FIGURE DEPICTING Biosynthesis of pyrimidine through de novo pathway
FIGURE DEPICTING :- Biosynthesis of pyrimidine through de novo pathway



  • Three major feedback mechanisms cooperate in regulating the overall rate of de novo purine nucleotide synthesis and the relative rates of formation of the two end products, adenylate and guanylate.
  • The first mechanism is exerted on the first reaction that is unique to purine synthesis: transfer of an amino group to PRPP to form 5-phosphoribosylamine. This reaction is catalyzed by the allosteric enzyme glutamine-PRPP amidotransferase, which is inhibited by the end products IMP, AMP, and GMP. AMP and GMP act synergistically in this concerted inhibition.
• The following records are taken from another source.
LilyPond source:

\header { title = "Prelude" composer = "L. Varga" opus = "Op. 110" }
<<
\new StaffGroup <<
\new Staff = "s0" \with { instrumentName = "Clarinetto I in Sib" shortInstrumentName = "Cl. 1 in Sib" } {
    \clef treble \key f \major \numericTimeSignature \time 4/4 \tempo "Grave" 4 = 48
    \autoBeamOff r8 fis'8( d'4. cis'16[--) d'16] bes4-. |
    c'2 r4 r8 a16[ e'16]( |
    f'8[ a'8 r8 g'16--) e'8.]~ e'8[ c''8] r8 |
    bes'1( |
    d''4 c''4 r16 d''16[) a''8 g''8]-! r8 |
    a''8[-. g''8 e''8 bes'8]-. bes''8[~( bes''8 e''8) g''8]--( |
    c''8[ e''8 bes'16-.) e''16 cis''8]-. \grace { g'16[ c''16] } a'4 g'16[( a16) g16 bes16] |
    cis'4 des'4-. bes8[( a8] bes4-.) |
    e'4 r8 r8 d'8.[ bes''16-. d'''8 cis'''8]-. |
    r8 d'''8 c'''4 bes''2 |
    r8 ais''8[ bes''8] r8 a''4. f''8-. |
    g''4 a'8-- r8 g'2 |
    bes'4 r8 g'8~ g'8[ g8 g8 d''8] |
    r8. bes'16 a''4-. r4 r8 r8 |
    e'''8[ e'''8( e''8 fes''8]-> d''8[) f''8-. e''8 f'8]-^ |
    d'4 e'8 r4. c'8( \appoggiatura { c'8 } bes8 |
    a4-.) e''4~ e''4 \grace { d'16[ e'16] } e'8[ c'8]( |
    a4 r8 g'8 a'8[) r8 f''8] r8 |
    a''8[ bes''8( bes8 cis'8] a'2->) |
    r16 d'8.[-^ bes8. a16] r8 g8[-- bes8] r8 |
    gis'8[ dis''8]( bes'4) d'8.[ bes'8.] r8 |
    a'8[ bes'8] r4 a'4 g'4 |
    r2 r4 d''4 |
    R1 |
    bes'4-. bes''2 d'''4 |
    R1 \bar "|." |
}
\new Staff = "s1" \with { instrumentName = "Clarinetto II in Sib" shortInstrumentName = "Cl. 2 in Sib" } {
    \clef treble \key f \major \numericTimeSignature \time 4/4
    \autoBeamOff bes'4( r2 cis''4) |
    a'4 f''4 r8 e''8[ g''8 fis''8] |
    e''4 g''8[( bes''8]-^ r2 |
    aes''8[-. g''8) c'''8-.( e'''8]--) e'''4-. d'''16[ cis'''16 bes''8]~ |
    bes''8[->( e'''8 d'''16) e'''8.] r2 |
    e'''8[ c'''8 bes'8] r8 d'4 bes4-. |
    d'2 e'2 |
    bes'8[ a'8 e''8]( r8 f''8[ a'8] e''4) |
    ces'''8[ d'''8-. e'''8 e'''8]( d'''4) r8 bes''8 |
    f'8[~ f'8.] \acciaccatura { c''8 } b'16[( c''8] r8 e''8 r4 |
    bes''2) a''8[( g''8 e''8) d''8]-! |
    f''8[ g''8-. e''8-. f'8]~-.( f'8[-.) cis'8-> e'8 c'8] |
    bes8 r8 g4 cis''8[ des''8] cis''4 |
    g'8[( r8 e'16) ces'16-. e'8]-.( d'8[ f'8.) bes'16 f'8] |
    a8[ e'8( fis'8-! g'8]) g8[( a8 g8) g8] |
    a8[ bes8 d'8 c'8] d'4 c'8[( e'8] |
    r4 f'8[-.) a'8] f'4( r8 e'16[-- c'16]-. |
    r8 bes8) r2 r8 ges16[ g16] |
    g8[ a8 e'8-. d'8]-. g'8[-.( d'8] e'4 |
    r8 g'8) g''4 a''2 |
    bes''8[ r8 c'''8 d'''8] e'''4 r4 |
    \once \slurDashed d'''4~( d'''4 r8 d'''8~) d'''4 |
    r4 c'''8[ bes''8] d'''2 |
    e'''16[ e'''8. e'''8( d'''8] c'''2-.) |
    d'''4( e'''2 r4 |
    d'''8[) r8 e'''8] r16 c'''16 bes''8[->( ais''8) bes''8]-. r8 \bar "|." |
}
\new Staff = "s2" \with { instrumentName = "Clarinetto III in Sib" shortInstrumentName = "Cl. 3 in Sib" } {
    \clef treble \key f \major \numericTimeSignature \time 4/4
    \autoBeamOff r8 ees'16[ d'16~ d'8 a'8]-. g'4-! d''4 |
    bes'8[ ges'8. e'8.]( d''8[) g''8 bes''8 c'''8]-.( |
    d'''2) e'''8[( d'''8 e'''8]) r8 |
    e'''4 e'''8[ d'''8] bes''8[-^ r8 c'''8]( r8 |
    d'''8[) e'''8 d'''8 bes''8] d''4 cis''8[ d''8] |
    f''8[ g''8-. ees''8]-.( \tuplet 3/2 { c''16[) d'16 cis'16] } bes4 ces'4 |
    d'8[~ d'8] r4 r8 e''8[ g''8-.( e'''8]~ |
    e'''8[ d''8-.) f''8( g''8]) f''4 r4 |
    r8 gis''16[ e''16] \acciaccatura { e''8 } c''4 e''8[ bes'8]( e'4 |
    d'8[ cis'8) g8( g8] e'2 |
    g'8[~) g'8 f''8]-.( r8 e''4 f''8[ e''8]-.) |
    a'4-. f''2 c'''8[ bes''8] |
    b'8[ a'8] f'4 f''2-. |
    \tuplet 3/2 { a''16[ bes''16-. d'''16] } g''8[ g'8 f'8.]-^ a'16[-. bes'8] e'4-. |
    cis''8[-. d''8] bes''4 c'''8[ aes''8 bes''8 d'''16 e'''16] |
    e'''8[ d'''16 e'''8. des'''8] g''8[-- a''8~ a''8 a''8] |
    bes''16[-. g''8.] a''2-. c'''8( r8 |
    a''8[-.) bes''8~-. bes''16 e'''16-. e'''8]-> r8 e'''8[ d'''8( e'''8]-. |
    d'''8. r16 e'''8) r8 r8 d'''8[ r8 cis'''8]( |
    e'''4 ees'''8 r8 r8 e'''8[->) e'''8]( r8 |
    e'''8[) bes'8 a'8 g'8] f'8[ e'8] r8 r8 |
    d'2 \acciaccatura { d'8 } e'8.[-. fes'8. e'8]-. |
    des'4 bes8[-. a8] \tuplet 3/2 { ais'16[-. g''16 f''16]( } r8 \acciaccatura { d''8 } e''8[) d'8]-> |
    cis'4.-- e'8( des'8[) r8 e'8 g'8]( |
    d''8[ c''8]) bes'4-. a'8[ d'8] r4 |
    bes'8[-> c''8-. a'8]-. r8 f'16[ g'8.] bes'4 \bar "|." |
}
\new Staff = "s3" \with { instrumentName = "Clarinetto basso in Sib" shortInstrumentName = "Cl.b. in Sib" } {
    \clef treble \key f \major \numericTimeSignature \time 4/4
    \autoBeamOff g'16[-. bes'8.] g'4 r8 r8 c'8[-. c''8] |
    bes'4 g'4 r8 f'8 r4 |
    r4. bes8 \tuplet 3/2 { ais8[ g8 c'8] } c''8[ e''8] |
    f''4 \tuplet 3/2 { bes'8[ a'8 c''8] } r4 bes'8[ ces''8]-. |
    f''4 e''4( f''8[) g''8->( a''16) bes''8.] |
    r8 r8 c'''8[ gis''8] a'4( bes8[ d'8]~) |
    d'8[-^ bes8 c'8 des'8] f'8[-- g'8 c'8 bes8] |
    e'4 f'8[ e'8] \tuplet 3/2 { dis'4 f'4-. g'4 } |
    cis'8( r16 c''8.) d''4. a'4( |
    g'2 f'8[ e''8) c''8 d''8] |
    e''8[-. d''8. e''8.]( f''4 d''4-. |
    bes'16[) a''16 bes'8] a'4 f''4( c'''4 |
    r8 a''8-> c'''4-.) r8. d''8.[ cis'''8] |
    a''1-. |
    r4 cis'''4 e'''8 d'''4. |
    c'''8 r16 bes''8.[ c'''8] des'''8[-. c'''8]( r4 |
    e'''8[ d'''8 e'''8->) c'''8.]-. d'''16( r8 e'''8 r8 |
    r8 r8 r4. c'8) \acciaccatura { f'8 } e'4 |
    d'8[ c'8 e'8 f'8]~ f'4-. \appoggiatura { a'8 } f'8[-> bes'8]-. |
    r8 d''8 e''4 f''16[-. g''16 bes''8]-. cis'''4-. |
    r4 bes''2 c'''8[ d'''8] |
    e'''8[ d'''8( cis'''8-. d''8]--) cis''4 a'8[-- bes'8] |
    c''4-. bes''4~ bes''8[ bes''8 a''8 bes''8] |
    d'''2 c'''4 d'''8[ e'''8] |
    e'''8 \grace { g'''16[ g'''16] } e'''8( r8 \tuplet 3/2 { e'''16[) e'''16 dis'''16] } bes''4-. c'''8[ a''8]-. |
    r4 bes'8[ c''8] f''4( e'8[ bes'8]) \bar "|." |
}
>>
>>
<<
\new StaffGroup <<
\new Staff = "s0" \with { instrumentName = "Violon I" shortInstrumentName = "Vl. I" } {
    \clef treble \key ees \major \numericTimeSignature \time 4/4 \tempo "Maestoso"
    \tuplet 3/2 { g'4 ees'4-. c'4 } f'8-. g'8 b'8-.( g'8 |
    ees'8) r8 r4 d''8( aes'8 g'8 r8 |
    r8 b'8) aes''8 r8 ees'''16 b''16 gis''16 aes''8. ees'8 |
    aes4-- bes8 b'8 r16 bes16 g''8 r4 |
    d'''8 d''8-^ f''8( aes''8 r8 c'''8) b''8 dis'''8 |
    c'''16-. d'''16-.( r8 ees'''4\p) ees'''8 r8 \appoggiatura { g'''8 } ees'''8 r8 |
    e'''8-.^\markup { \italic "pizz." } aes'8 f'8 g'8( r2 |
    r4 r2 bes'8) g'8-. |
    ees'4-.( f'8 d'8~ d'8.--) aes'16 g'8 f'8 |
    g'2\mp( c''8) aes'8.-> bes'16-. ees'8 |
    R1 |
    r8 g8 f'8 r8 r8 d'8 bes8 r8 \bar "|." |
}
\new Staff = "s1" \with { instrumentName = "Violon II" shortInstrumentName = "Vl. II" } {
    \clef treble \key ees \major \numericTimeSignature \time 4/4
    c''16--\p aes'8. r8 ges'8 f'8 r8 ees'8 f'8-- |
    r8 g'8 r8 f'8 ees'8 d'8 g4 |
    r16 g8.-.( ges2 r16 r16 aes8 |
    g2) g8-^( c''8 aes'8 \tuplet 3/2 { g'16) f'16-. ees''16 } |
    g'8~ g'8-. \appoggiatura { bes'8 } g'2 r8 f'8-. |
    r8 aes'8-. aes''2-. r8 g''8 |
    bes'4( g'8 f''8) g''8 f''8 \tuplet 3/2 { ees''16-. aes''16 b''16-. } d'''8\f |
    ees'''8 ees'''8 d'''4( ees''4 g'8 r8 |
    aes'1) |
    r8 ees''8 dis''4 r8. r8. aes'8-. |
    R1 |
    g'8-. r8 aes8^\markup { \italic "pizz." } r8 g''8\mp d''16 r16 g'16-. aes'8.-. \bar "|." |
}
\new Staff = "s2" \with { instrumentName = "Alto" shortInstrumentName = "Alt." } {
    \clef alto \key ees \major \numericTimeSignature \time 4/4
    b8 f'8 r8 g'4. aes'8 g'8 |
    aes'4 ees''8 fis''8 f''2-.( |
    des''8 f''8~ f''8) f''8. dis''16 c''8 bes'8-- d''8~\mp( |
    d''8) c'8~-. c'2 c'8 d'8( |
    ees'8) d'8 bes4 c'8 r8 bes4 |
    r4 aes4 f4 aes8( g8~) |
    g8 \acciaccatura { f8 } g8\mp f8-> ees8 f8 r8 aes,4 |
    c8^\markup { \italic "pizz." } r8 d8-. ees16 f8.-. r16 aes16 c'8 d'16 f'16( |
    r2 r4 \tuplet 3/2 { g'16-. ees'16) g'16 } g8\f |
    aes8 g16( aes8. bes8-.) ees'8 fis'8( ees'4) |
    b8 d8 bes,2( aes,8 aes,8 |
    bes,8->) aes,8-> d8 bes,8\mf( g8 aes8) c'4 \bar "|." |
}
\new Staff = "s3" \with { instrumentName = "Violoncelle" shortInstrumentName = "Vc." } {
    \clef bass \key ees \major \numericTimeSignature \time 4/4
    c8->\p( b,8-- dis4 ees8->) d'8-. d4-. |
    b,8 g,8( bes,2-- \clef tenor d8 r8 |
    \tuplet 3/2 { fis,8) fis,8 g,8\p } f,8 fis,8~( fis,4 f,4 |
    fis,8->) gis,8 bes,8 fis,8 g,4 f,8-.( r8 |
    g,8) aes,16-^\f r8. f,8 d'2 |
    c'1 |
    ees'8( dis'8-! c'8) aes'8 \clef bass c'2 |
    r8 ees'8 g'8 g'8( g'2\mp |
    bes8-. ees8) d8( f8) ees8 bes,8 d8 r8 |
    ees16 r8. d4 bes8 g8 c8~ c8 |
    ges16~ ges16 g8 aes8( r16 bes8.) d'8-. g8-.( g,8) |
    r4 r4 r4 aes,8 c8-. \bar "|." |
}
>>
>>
Thus, whenever either AMP or GMP accumulates to excess, the first step in its biosynthesis from PRPP is partially inhibited.
  •  In the second control mechanism, exerted at a later stage, an excess of GMP in the cell inhibits formation of xanthylate from inosinate by IMP dehydrogenase, without affecting the formation of AMP. Conversely, an accumulation of adenylate inhibits formation of adenylosuccinate by adenylosuccinate synthetase, without affecting the biosynthesis of GMP. When both products are present in sufficient quantities, IMP builds up, and it inhibits an earlier step in the pathway; this is another example of the regulatory strategy called sequential feedback inhibition. In the third mechanism, GTP is required in the conversion of IMP to AMP, whereas ATP is required for conversion of IMP to GMP, a reciprocal arrangement that tends to balance the synthesis of the two ribonucleotides.
  • The final control mechanism is the inhibition of PRPP synthesis by the allosteric regulation of ribose phosphate pyrophosphokinase. This enzyme is inhibited by ADP and GDP, in addition to metabolites from other pathways for which PRPP is a starting point
FIGURE DEPICTING Regulation of biosynthetic of adenine and guanine


  •  Regulation of the rate of pyrimidine nucleotide synthesis in bacteria occurs in large part through aspartate transcarbamoylase (ATCase), which catalyzes the first reaction in the sequence and is inhibited by CTP, the end product of the sequence. The bacterial ATCase molecule consists of six catalytic subunits and six regulatory subunits. The catalytic subunits bind the substrate molecules, and the allosteric subunits bind the allosteric inhibitor, CTP.
  • The entire ATCase molecule, as well as its subunits, exists in two conformations, active and inactive. When CTP is not bound to the regulatory subunits, the enzyme is maximally active. As CTP accumulates and binds to the regulatory subunits, they undergo a change in conformation. This change is transmitted to the catalytic subunits, which then also shift to an inactive conformation. ATP prevents the changes induced by CTP


  • The purine ring system is built up step by step, beginning with 5- phosphoribosylamine. The amino acids glutamine, glycine, and aspartate furnish all the nitrogen atoms of purines. Two ring-closure steps form the purine nucleus.
  • Pyrimidines are synthesized from carbamoyl phosphate and aspartate, and ribose 5-phosphate is then attached to yield the pyrimidine ribonucleotides.
  • Nucleoside monophosphates are converted to their triphosphates by enzymatic phosphorylation reactions. Ribonucleotides are converted to deoxyribonucleotides by ribonucleotide reductase, an enzyme with novel mechanistic and regulatory characteristics. The thymine nucleotides are derived from dCDP and dUMP.
  • Uric acid and urea are the end products of purine and pyrimidine degradation.
  •  Free purines can be salvaged and rebuilt into nucleotides. Genetic deficiencies in certain salvage enzymes cause serious disorders such as Lesch-Nyhan syndrome and ADA deficiency.
  • Accumulation of uric acid crystals in the joints, possibly caused by another genetic deficiency, results in gout.
  • Enzymes of the nucleotide biosynthetic pathways are targets for an array of chemotherapeutic agents used to treat cancer and other diseases.